Directions: Select each line in the listing that contains the string "Андрей". The match is case-sensitive.

Collected data:
------------------------------------------------

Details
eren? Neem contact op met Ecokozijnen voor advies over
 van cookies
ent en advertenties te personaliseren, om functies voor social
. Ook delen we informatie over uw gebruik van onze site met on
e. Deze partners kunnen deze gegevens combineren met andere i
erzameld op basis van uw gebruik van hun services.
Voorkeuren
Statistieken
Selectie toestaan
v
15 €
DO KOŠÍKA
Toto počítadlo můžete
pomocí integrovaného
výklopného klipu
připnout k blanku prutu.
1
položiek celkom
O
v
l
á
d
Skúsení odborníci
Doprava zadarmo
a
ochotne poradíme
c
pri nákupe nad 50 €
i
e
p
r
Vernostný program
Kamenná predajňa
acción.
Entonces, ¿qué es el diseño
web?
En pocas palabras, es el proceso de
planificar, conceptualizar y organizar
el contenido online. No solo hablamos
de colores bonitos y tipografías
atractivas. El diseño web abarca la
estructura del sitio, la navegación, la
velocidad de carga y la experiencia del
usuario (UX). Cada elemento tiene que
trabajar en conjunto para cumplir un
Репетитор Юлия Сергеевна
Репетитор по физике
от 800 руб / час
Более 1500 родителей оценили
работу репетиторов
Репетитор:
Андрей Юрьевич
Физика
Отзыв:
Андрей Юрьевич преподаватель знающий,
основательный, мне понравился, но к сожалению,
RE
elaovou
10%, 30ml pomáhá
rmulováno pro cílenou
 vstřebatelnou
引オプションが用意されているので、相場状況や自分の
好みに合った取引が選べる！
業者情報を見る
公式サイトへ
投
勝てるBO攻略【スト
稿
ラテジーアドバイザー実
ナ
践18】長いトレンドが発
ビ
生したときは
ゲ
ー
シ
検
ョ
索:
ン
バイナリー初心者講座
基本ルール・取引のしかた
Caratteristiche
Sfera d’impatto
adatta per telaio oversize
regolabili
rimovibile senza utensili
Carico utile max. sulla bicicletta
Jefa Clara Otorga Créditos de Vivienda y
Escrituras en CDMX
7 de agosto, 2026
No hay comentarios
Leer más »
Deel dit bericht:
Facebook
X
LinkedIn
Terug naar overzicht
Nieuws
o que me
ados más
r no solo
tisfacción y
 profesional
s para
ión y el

------------------------------------------------

Output of the task:
Андрей Юрьевич
Андрей Юрьевич преподаватель знающий,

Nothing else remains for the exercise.